→ **RECORDS SUPPLIED**

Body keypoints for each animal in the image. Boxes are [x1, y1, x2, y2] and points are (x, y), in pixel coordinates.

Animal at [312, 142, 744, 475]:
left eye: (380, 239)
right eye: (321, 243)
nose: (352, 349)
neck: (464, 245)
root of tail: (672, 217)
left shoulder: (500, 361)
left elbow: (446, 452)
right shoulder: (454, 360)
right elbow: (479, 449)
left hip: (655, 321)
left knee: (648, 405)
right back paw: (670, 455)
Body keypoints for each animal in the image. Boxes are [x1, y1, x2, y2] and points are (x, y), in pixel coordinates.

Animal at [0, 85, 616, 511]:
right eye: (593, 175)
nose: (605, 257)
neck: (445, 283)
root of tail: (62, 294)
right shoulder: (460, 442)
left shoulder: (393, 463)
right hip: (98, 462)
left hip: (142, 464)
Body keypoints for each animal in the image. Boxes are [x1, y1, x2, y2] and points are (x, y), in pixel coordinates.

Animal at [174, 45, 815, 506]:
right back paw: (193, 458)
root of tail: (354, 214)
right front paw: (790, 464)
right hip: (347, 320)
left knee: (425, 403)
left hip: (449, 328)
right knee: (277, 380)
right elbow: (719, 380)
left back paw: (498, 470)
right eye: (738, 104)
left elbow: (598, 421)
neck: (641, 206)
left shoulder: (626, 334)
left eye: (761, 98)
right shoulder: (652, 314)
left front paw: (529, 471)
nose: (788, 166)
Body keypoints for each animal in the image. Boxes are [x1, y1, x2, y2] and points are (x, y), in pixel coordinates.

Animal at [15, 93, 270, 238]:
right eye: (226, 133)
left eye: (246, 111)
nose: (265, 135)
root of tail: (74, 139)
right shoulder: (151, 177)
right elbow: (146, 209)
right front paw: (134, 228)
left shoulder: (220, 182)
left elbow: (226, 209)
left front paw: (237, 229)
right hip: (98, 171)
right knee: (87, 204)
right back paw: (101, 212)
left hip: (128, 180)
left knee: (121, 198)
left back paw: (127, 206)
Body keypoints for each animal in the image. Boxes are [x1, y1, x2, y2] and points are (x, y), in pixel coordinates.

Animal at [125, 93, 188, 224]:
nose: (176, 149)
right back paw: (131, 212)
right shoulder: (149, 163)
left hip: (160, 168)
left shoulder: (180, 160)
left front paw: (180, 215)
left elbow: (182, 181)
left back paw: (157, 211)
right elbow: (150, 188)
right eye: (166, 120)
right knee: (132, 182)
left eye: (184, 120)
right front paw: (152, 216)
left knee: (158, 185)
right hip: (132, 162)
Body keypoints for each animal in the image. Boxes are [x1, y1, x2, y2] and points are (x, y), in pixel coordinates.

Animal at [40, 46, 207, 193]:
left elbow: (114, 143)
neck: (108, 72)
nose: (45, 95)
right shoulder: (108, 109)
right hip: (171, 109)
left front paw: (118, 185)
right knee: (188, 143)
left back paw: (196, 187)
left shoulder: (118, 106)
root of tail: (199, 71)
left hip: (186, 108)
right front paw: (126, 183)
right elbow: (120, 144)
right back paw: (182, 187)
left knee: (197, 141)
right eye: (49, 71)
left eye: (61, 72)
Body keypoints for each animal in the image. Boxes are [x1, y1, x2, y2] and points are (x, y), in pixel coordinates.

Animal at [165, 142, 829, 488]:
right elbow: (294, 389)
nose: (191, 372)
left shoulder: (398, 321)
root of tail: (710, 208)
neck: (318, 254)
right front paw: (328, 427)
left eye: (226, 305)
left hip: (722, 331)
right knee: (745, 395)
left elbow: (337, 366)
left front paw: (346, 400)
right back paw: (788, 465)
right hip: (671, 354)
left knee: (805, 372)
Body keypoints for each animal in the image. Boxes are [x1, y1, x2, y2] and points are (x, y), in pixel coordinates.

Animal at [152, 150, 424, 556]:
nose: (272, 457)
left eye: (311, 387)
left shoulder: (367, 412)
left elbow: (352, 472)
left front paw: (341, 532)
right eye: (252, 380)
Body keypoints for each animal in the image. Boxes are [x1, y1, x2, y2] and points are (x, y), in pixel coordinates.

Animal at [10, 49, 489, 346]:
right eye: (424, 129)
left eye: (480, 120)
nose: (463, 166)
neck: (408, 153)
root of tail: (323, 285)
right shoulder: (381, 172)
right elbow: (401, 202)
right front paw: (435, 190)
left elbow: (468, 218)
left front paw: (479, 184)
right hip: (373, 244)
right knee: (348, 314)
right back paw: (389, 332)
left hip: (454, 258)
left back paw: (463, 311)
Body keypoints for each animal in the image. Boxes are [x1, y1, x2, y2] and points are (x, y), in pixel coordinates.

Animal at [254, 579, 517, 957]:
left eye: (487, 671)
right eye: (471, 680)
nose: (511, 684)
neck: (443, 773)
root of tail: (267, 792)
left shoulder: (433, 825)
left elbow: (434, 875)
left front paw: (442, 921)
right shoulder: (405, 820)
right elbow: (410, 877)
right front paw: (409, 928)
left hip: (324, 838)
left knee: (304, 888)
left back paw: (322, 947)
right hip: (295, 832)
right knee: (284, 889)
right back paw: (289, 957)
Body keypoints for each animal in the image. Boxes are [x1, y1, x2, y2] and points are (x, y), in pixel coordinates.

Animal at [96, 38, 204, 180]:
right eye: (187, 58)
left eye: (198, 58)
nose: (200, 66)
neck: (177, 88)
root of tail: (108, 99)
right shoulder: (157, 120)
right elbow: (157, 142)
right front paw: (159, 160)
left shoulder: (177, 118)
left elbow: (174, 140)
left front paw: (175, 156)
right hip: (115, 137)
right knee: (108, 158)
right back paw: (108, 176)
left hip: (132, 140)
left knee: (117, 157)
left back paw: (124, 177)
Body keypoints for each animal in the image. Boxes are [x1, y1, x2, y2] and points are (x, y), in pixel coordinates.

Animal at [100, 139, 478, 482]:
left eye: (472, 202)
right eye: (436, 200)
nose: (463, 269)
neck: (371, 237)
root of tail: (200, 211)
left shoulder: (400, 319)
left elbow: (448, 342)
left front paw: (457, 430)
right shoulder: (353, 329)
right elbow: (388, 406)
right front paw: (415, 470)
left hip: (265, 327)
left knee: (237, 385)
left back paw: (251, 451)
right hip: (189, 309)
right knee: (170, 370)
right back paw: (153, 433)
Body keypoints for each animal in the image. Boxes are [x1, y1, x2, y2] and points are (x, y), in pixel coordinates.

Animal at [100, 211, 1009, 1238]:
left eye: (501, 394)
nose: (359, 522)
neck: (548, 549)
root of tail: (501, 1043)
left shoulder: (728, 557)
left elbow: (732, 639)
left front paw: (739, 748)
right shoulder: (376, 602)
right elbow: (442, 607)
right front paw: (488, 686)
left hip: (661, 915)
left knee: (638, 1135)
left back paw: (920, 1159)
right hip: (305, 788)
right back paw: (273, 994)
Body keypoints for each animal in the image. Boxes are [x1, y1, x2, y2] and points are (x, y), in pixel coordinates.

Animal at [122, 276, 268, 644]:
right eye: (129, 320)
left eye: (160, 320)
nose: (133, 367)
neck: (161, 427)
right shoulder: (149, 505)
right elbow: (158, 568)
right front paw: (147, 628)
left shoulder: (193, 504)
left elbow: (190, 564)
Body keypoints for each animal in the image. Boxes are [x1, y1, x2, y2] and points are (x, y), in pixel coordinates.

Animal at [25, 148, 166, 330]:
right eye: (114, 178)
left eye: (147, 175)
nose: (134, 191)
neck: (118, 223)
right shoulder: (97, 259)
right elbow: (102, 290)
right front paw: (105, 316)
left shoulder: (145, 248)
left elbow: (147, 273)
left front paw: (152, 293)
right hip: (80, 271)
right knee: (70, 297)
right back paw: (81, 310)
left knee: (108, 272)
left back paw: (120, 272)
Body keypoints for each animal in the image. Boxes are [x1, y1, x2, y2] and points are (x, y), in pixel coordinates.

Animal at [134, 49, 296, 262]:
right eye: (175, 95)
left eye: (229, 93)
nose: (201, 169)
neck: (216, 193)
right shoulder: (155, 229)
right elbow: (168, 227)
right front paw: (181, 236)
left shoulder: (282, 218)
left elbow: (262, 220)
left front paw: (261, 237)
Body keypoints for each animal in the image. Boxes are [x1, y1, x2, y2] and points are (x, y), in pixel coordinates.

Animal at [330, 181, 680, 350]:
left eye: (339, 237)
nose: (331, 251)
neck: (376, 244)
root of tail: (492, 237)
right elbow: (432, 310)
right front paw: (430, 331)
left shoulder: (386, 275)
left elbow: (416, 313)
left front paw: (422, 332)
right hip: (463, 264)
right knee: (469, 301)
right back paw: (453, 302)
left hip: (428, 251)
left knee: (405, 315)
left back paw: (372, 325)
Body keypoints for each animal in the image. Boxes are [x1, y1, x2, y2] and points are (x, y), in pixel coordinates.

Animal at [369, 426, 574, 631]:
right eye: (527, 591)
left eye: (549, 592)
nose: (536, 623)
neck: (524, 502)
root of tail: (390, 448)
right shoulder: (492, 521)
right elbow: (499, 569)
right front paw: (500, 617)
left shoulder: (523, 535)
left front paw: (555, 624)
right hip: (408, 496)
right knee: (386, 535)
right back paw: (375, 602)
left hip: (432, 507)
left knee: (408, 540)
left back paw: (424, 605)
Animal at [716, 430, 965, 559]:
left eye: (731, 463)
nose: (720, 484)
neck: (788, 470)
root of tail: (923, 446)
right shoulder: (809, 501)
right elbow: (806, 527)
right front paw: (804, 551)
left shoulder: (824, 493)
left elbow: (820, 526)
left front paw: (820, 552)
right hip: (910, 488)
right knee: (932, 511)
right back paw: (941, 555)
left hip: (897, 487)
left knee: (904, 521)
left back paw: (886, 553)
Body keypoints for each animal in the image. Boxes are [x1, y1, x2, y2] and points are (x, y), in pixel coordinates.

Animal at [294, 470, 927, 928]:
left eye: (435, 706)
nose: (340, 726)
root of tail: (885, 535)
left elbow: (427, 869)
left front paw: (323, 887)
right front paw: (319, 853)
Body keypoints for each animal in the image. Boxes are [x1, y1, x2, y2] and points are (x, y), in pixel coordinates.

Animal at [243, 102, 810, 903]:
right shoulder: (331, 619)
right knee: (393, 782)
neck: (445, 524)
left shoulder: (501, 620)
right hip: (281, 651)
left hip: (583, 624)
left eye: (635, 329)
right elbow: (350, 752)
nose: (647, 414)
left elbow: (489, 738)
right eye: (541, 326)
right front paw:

→ **YOUR INSTRUCTIONS**
Only the lines from the first line of the records through the line with "left shoulder: (393, 463)" should be reproduced, exactly and with nothing added.

→ **EXERCISE RESPONSE**
Body keypoints for each animal in the image. Boxes are [x1, y1, x2, y2] and points are (x, y), in pixel coordinates.

Animal at [312, 142, 744, 475]:
left eye: (380, 239)
right eye: (321, 243)
nose: (352, 349)
neck: (464, 245)
root of tail: (672, 217)
left shoulder: (500, 361)
left elbow: (446, 452)
right shoulder: (454, 360)
right elbow: (479, 449)
left hip: (655, 321)
left knee: (648, 405)
right back paw: (670, 455)
Body keypoints for each animal in the image. Boxes are [x1, y1, x2, y2] and points are (x, y), in pixel coordinates.

Animal at [0, 85, 616, 511]:
right eye: (593, 175)
nose: (605, 257)
neck: (445, 283)
root of tail: (62, 294)
right shoulder: (460, 442)
left shoulder: (393, 463)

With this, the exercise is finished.